Since their works were soon expiring, they were particularly concerned.
This talks a bit about Disney’s involvement: http://www.eagleforum.org/column/1998/nov98/98-11-25.html
I remember a link a while ago that talked about other related parties, like Universal(?) studios, donating a total of $6 million around that time, but unfortunately I can’t find it.
Even if there was no copyright owner involvement, I’d still go after high profile copyright owners with old works - like Disney.
As far as “Mein Kampf” goes, don’t they realize that in several more years that latest copyright extension would just expire again? I wonder if they will continue to extend the copyrights on all works, just because of Mein Kampf, or if they’ll stop extending it, allowing it to go into the public domain - which makes it questionable as to why it was so important that Mein Kampf can’t get into the public domain. The other alternative is that Mein Kampf is an exception to the rule - if they do that then they should have done that in the first place and not unnecessarily extended the copyrights for everything. BTW, do you have a link that says that the Berne Convention involves durations that are longer than 50 years (after the death of the author)?

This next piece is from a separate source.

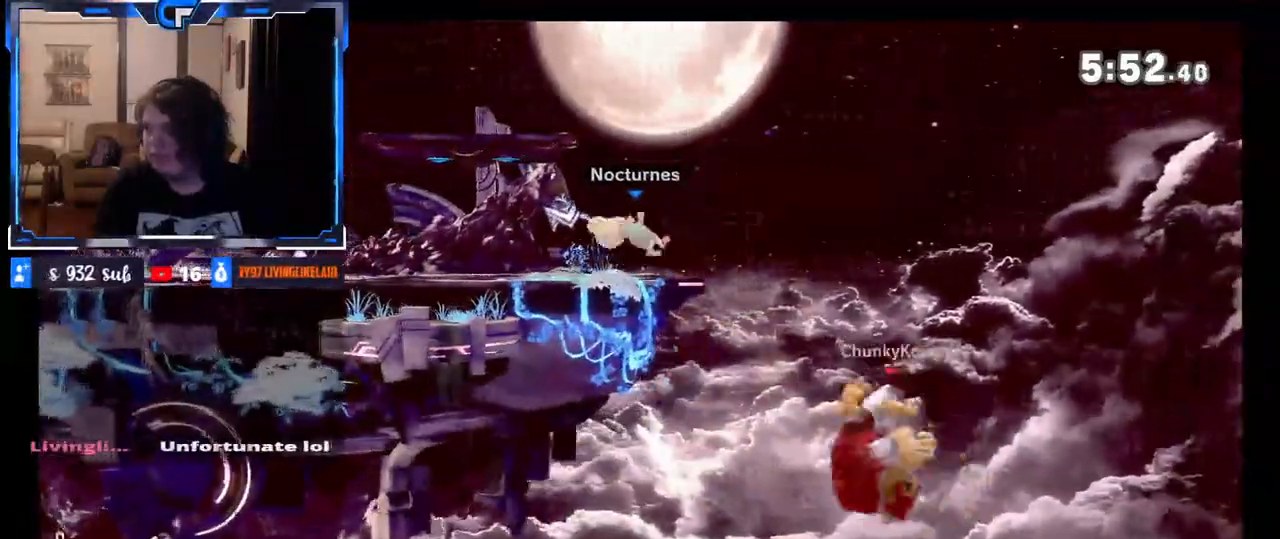
{"buttons": [], "left_stick": "center", "right_stick": "center", "events": [[50, "B", "up"], [67, "left_stick", "left"], [467, "left_stick", "center"]]}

I was wondering, how do you work out what a second offence is? I mean, say I annoyed two companies by selling things and after I had done that, they took me to court with two separate court cases… would the second court case be the second offence? And say I annoyed one company by selling and distributing things in many ways… would that involve multiple offences? (i.e. so the “second offence” law comes into effect)
Your current concern that you may not be able to infringe copyright to a degree sufficient to get the light of publicity to shine upon your cause is, I suspect, very real. But the problem is not that you will have trouble committing offences or making yourself vulnerable to suit per se. Your problem is that some idealistic, naive (dare I guess) young crusader breaking the law to promote their fringe ideas concerning copyright length is only going to make the news if journos can’t find *anything * else to talk about, down to and including dog-up-tree stories.

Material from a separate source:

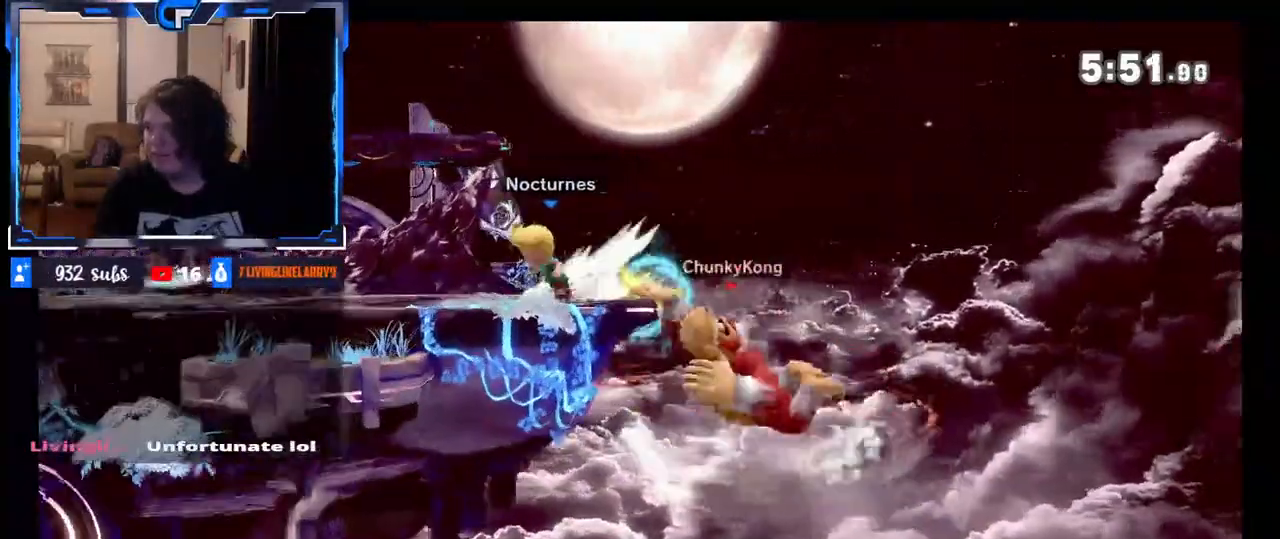
{"buttons": [], "left_stick": "center", "right_stick": "center", "events": [[200, "left_stick", "left"], [350, "left_stick", "center"]]}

Because frankly people are going to care more about a dog up a tree than your hijinks.
Though most people haven’t thought about it, I’m fairly sure that most people would agree after some discussion that never-ending copyrights aren’t good for consumers (“the people”) [they are like a pension for others long after the original authors have died]. Further copyright extensions would probably get passed so fast that people wouldn’t have a chance to protest much. So I’m protesting against the latest extensions in the US in the hope that Australia never adopts them (even though the FTA [free-trade agreement] would probably force them to). I don’t think undoing the copyright extensions or at least making sure they never get extended again is such an idealistic dream. I mean society worked fine when copyrights were much shorter. I am naive as far as not knowing the legal system goes (that’s why I’m asking questions) but I don’t think I’m wrong about my idea that long copyrights are unnecessary. It’s true that I’m pretty young - I’m 25 - but I think it would be less newsworthy if I waited a long time since I’d be less photogenic, and I’d probably have a longer history of being unemployed or having lousy jobs. (I’ve finished a B.Inf.Tech. degree though).
Well I don’t know that whether or not we know the names of the guys who painted that “No War” sign on the Opera House is the point. They got publicity because they did something outrageous and with high visual impact about something highly topical. Instant media interest.